(Problem to work on): Write out the material below again, substituting "cylinderFeature" for each occurrence of "myFeature" and changing nothing else.

## begin Available records

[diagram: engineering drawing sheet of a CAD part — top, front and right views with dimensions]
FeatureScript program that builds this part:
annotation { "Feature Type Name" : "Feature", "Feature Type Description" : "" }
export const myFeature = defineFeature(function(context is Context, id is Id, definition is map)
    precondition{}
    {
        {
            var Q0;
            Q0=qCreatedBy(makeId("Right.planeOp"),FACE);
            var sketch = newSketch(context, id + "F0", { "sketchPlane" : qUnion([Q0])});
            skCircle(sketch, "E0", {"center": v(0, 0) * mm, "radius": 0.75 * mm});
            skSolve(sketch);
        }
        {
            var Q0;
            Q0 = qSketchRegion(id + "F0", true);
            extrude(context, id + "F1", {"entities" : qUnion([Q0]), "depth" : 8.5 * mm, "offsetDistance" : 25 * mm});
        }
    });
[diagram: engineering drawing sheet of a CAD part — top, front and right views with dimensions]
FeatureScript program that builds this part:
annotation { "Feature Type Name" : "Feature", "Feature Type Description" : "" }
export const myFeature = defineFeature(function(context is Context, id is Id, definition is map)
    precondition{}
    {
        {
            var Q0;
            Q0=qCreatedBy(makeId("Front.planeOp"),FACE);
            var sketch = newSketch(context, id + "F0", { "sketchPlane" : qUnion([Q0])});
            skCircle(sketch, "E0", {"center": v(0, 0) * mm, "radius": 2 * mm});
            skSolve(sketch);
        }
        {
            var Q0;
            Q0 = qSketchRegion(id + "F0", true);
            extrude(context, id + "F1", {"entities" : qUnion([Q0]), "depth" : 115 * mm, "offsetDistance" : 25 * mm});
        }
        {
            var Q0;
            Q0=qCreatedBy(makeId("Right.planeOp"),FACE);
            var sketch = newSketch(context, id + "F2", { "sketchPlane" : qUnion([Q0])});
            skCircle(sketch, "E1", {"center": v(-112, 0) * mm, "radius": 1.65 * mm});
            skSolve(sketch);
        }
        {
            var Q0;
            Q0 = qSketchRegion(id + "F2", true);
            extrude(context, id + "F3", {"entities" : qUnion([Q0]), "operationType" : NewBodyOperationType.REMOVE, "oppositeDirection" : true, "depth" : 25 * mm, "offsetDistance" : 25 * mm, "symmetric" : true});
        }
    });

## end Available records

(Result for this exercise):
[diagram: engineering drawing sheet of a CAD part — top, front and right views with dimensions]
FeatureScript program that builds this part:
annotation { "Feature Type Name" : "Feature", "Feature Type Description" : "" }
export const cylinderFeature = defineFeature(function(context is Context, id is Id, definition is map)
    precondition{}
    {
        {
            var Q0;
            Q0=qCreatedBy(makeId("Right.planeOp"),FACE);
            var sketch = newSketch(context, id + "F0", { "sketchPlane" : qUnion([Q0])});
            skCircle(sketch, "E0", {"center": v(0, 0) * mm, "radius": 0.75 * mm});
            skSolve(sketch);
        }
        {
            var Q0;
            Q0 = qSketchRegion(id + "F0", true);
            extrude(context, id + "F1", {"entities" : qUnion([Q0]), "depth" : 8.5 * mm, "offsetDistance" : 25 * mm});
        }
    });
[diagram: engineering drawing sheet of a CAD part — top, front and right views with dimensions]
FeatureScript program that builds this part:
annotation { "Feature Type Name" : "Feature", "Feature Type Description" : "" }
export const cylinderFeature = defineFeature(function(context is Context, id is Id, definition is map)
    precondition{}
    {
        {
            var Q0;
            Q0=qCreatedBy(makeId("Front.planeOp"),FACE);
            var sketch = newSketch(context, id + "F0", { "sketchPlane" : qUnion([Q0])});
            skCircle(sketch, "E0", {"center": v(0, 0) * mm, "radius": 2 * mm});
            skSolve(sketch);
        }
        {
            var Q0;
            Q0 = qSketchRegion(id + "F0", true);
            extrude(context, id + "F1", {"entities" : qUnion([Q0]), "depth" : 115 * mm, "offsetDistance" : 25 * mm});
        }
        {
            var Q0;
            Q0=qCreatedBy(makeId("Right.planeOp"),FACE);
            var sketch = newSketch(context, id + "F2", { "sketchPlane" : qUnion([Q0])});
            skCircle(sketch, "E1", {"center": v(-112, 0) * mm, "radius": 1.65 * mm});
            skSolve(sketch);
        }
        {
            var Q0;
            Q0 = qSketchRegion(id + "F2", true);
            extrude(context, id + "F3", {"entities" : qUnion([Q0]), "operationType" : NewBodyOperationType.REMOVE, "oppositeDirection" : true, "depth" : 25 * mm, "offsetDistance" : 25 * mm, "symmetric" : true});
        }
    });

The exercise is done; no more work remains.